CONSIGNE => Poursuivez le texte sur les causes de la Révolution française à partir de l'endroit où il s'arrête.

EXTRAIT DE PAGE =>
⁂
Pour Daniel Mornet historien français « les causes politiques n’auraient sans doute pas suffis pour déterminer, du moins aussi rapidement, le Révolution. C’est l’intelligence (les idées) qui a dégagée les conséquences ». Suivi par Taine, Tocqueville et bien d’autres, cette thèse voudrait que les idées incarnées par les lumières soient l’élément déclencheur de la révolution de 1789. Cela sous-entend que le devenir historique est organisé comme une continuité linéaire et nécessaire, c’est à dire ici que la Révolution serait l’avènement logique de la philosophie des Lumières. Or ce qu’il faut interroger dans l’interprétation classique, c’est l’ordre des raisons et les relations de cause à effets qui déterminent les « signes avant-coureurs » à partir de l’événement.

La notion de révolution désigne un bouleversement soudain et rare, créant un avant et un après. Il s’agit d’éliminer un système dans le but d’en créer un autre. Selon la légende, Louis XVI, en apprenant la prise de la Bastille aurait déclaré au duc La Rochefoucault « C’est une révolte », ce à quoi il aurait répondu « Non Sire c’est une révolution ». Les révoltes sont des soulèvements populaires et la plupart échouent car les autorités font appel à leurs ressources. En revanche, lorsque le régime se révèle incapable de l’endiguer on parle de révolution. Dans notre histoire moderne, la révolution française fait office de Reine Mère en la matière. En effet, les députés du Tiers Etats et les sujets de la Monarchie Française n’ont aucun modèle sur qui s’inspirer, c’est cette singularité qui en fait un cas incontournable à étudier.
⁂
DONNÉES SOURCES =>
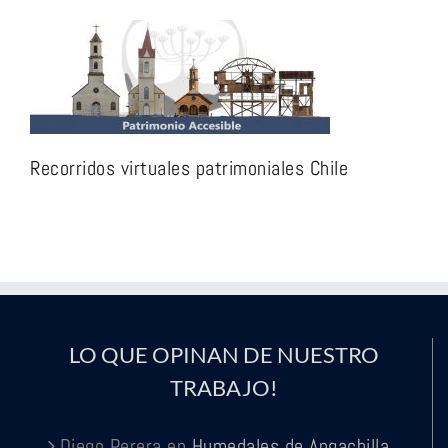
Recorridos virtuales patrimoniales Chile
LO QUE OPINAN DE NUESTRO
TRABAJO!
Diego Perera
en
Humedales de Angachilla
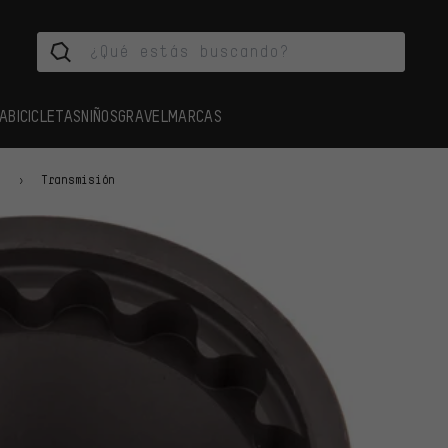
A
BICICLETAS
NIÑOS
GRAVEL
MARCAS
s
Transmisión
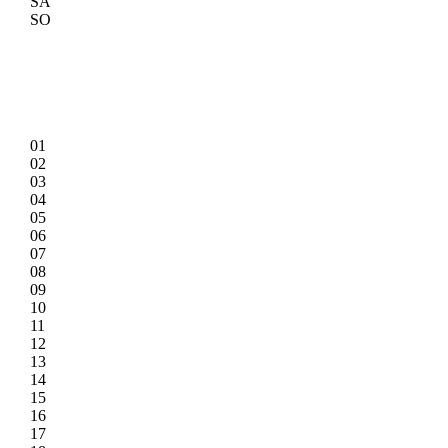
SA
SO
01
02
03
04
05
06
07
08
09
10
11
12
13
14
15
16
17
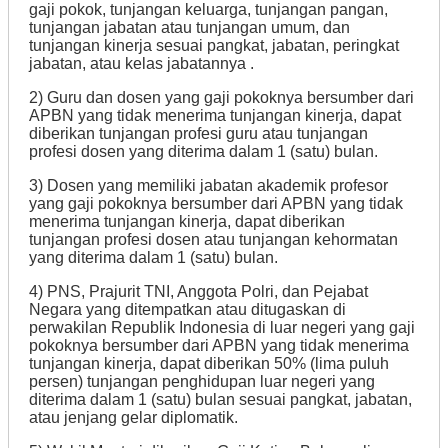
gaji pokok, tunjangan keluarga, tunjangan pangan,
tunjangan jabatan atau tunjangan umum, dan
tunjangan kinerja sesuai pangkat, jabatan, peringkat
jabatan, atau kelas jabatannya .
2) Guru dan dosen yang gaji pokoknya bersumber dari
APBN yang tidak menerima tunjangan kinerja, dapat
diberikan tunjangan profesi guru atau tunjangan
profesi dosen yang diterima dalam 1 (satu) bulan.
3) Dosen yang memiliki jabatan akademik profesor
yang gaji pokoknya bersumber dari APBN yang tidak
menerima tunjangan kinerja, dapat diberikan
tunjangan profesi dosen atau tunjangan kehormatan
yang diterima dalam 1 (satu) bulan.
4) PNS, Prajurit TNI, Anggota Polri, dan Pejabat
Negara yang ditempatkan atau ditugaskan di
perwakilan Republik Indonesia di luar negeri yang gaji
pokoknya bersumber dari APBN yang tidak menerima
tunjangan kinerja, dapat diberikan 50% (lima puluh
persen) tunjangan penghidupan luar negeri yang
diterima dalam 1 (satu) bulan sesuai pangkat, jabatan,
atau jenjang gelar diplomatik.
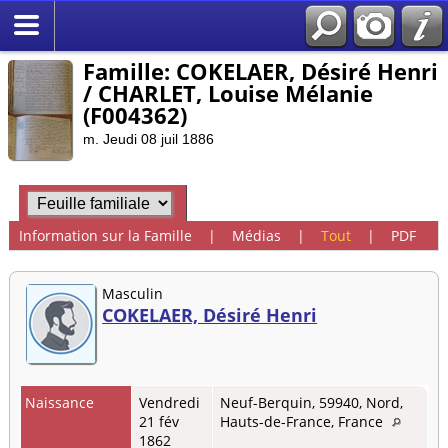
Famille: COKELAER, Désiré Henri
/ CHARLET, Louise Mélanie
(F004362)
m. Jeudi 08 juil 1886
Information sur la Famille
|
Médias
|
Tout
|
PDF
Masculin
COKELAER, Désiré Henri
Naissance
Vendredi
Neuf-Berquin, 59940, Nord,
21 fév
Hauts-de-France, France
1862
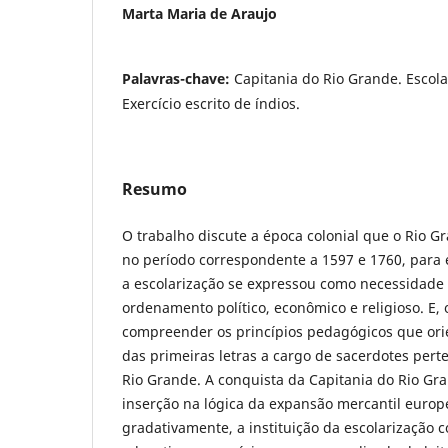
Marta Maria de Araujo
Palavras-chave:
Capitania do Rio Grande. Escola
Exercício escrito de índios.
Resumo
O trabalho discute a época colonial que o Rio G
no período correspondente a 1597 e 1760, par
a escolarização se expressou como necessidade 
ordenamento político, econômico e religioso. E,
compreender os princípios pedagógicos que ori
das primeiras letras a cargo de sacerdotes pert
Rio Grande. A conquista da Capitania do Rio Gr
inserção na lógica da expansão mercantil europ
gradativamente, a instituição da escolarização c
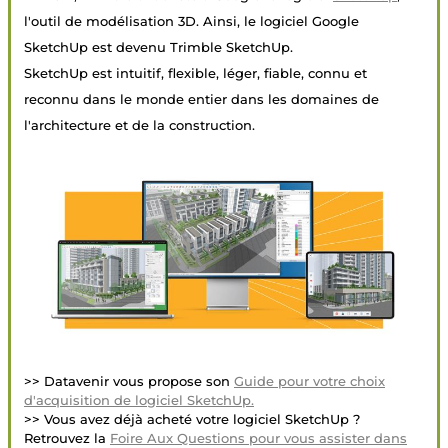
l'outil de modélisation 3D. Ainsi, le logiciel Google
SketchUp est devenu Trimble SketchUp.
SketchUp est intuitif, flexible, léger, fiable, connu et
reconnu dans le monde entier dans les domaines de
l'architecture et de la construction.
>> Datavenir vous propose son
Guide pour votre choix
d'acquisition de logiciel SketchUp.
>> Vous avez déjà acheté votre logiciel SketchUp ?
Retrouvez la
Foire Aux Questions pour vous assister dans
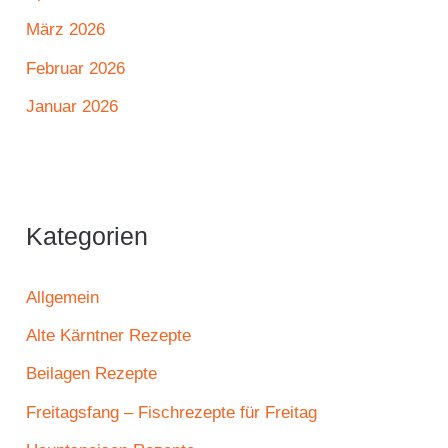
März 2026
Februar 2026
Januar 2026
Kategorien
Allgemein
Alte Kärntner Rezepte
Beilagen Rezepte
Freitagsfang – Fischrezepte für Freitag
⁂
RÉPONSE ATTENDUE =>
La remise en cause de l’unité des Lumières et de leur responsabilité envers la Révolution

Il est de notoriété publique de considérer les Lumières comme un courant uni et soudé par ses représentants, les philosophes des Lumières qui mènent tous un combat commun contre le fanatisme religieux, la dénonciation de l’intolérance, le combat contre l’injustice et l’ignorance. Par ces volontés et ces luttes, ils auraient été des précurseurs de la révolution en insufflant dans les pensées collectives ces idées subversives à travers leurs œuvres et pensées, anticipant et légitimant par avance la révolution.

Selon la thèse écartée, la rupture révolutionnaire se serait faite par la diffusion des œuvres philosophiques, qui par leurs contenus divers auraient exhibées et propagées les maux de la monarchie et conseillées la rébellion. Chartier montre que cette interprétation est fausse car il souligne que la lecture des textes était soumise à des interprétations très diverses selon qui lisait ; cela rendait impossible une vision et un objectif commun à tous. Il s’appuie également de l’épistémologie qui dessine des Lumières une réalité éclatée parsemée d’antagonismes et de différents points de vue, démantelant la pensée commune d’un courant « homogène et stable ». En effet les partis en place et engagés dans cet épisode révolutionnaire ne pensaient pas unanimement et avaient des interprétations multiples et conflictuelles. En vérité, l’intention des philosophes n’encourageait jamais la subversion.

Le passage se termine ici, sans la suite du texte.